Riesa. Der Blick ins Vogelhäuschen stimmt den Riesaer traurig, der sich in der Redaktion meldet. "Ich sehe hier bei uns in Weida nur noch Tauben und Krähen", sagt er. Andere Vogelarten gebe es kaum noch. "In diesem Jahr ist mir bisher keine einzige Meise auf dem Balkon aufgefallen." Er habe den Eindruck, die Artenvielfalt in der Stadt hat abgenommen. Aber stimmt das auch?
Bei einem Spaziergang durch Weida fallen derzeit tatsächlich jede Menge Saatkrähen auf. Auf den Wiesen rings um die Schulen an der Magdeburger Straße suchen sie nach Futter, regelmäßig ist hier das charakteristische Krähen zu hören. Von einer Plage will ein älterer Herr nicht sprechen, der sich gerade draußen die Beine vertritt. Er winkt ab. "Das ist doch jedes Jahr so", sagt er. "Die Vögel kommen aus dem Osten, wo's kalt ist. Wenn es hier wieder wärmer wird, ziehen sie wieder ab." Tatsächlich sind größere Schwärme der schwarzen Tiere in den kalten Monaten nicht ungewöhnlich - auch, wenn sie immer wieder für Aufsehen sorgen.

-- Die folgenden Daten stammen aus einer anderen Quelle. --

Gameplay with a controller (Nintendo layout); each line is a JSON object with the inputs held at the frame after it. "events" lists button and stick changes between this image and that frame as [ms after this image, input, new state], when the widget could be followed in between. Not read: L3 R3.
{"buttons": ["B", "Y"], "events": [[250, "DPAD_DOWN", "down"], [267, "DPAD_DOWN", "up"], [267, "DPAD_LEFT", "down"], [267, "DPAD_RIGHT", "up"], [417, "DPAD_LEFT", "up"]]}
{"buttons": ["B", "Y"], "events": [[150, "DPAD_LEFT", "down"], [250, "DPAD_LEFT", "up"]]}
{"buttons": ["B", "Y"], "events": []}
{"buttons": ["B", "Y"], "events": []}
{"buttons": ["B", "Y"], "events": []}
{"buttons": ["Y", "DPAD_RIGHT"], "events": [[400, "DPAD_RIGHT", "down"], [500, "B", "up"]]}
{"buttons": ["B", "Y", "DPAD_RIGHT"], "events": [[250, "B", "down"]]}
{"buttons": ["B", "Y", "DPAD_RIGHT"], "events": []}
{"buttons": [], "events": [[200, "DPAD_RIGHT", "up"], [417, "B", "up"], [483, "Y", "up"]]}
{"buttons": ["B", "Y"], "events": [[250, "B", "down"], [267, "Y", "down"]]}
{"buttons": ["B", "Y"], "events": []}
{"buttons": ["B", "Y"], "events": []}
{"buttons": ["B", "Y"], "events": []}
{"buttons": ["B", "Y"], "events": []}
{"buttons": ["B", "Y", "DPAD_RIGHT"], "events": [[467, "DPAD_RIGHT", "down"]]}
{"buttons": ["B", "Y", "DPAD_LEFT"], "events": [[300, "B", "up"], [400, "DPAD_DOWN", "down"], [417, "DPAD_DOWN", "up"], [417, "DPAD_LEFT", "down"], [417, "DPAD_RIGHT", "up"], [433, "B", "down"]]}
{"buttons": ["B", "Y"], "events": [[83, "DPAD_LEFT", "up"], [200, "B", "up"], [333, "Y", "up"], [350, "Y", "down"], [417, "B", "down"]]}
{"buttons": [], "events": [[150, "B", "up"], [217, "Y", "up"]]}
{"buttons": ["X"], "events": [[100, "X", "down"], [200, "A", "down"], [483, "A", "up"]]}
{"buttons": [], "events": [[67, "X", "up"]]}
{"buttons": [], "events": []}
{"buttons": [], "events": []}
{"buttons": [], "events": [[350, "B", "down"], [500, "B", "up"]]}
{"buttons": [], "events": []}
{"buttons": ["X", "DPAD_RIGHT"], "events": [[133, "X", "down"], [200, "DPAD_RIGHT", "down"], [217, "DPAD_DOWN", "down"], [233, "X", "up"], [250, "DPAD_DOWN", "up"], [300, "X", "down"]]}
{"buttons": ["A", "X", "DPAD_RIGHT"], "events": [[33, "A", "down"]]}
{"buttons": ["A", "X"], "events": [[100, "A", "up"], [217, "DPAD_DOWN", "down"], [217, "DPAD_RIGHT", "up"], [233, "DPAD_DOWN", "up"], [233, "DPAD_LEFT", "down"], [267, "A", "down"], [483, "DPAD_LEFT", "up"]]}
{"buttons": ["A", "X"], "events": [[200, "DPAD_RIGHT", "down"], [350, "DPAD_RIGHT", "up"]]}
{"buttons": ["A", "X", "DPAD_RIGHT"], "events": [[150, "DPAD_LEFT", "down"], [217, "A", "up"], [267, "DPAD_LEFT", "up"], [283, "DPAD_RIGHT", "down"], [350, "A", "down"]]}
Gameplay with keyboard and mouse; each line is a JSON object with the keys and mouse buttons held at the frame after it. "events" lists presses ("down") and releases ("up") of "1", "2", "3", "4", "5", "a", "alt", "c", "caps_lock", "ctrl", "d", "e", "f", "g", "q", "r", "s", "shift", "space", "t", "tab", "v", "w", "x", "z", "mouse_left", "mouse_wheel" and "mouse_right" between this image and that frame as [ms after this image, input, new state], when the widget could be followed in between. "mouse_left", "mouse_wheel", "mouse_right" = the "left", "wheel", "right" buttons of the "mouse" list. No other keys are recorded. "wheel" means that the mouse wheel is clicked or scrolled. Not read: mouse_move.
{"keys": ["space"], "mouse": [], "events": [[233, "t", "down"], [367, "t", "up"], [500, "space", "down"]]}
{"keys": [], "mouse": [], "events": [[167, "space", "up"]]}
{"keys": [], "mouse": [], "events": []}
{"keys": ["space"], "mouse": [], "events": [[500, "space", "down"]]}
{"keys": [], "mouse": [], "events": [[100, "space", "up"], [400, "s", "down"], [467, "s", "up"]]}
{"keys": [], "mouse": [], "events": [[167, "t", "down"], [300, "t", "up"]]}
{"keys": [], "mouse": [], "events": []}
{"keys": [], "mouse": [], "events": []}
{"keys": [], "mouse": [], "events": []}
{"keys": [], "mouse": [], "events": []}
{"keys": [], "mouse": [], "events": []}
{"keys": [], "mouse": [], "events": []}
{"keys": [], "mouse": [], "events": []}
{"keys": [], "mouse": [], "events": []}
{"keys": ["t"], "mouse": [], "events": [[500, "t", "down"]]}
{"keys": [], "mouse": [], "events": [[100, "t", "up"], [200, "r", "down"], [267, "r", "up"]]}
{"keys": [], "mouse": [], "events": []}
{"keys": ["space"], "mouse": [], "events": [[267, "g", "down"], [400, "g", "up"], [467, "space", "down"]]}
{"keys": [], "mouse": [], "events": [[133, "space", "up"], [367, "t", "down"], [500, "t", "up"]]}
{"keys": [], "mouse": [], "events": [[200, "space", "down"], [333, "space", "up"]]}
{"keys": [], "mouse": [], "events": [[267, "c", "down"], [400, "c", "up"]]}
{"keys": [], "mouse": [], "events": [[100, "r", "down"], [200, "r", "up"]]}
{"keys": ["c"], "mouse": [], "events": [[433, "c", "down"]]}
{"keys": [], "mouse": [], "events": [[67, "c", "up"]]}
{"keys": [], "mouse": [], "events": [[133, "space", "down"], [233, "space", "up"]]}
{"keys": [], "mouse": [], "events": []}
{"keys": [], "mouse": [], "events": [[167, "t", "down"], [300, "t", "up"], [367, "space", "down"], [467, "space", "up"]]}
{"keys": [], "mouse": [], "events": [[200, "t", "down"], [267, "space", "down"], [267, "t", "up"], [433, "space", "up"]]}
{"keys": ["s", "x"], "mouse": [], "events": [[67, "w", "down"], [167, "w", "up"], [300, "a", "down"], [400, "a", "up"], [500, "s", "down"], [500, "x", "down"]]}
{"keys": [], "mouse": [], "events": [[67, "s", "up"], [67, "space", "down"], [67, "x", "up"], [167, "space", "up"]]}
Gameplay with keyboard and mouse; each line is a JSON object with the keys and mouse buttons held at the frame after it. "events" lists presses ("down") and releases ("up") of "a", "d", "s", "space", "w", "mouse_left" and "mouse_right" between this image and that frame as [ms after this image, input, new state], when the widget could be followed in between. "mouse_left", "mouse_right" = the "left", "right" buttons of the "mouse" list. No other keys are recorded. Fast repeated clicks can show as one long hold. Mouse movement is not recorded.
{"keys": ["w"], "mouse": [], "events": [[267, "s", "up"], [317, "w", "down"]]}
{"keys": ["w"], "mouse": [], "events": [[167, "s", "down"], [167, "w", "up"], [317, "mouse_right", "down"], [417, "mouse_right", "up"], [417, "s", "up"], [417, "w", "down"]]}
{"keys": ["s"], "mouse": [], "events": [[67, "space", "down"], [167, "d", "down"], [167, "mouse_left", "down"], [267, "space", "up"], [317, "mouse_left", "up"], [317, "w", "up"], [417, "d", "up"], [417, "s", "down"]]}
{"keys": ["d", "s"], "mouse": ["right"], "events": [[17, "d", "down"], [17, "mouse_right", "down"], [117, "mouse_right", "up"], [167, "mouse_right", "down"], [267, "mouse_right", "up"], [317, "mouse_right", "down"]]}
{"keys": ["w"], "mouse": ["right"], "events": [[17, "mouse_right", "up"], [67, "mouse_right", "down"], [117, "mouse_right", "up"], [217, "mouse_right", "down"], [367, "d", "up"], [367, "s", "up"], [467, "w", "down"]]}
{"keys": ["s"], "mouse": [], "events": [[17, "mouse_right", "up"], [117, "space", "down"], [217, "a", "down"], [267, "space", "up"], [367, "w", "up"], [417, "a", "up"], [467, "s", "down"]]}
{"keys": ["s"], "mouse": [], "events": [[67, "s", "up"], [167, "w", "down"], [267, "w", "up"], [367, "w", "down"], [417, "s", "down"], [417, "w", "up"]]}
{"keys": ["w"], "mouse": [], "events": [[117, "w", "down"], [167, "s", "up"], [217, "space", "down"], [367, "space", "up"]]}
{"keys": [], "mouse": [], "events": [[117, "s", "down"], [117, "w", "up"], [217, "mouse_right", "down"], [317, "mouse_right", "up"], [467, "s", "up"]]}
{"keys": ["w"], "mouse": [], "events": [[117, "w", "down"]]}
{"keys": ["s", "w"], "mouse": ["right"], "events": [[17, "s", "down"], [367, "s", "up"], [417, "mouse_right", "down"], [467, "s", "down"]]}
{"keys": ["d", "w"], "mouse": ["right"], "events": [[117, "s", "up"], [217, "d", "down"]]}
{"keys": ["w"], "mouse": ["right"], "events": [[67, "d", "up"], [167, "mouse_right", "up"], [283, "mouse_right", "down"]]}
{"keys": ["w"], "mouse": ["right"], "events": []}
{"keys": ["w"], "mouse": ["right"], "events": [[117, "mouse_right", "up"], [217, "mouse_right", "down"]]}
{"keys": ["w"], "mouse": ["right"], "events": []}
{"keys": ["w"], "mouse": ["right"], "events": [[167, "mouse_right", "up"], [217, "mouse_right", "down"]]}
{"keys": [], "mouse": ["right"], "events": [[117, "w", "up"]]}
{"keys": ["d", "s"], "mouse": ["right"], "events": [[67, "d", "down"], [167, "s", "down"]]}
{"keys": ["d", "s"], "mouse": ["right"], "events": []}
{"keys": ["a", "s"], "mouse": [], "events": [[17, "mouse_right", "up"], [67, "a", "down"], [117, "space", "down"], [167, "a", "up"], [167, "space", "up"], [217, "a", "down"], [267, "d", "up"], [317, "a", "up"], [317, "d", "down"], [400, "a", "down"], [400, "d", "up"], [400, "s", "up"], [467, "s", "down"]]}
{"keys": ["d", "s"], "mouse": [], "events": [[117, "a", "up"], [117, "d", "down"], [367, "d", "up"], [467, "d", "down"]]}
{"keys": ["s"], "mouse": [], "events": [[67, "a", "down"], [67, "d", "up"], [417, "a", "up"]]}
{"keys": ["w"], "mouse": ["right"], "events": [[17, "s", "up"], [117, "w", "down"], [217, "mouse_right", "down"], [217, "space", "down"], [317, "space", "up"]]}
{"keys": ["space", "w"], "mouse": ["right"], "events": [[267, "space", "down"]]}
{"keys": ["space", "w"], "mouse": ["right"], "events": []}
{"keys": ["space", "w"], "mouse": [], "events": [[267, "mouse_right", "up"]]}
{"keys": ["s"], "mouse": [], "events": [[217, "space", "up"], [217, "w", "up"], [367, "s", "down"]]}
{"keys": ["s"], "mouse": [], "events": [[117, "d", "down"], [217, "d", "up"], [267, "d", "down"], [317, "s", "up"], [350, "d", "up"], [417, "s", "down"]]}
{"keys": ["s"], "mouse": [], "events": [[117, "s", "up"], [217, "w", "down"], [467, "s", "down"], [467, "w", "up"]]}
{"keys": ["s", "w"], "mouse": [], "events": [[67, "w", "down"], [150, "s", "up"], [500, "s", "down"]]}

Bleibt die Frage nach der Artenvielfalt. Denn gerade im Vergleich mit den Saatkrähen scheinen sich andere Standvögel wirklich etwas rar zu machen. Von den jüngeren Untersuchungen scheint das aber eher nicht gedeckt. In den vergangenen Jahren hatte Pro Natura die Verbreitung von Brutvögeln im Landkreis untersucht. Für Blau- und Kohlmeise stellten die Ornithologen dabei fest, dass die Bestände kreisweit eher zugenommen hatten. Im Riesaer Stadtgebiet waren sie demnach zumindest etwa konstant geblieben. Von einem Rückgang der Artenvielfalt könne jedenfalls so pauschal keine Rede sein, sagt auch der Riesaer Ornithologe Peter Kneis.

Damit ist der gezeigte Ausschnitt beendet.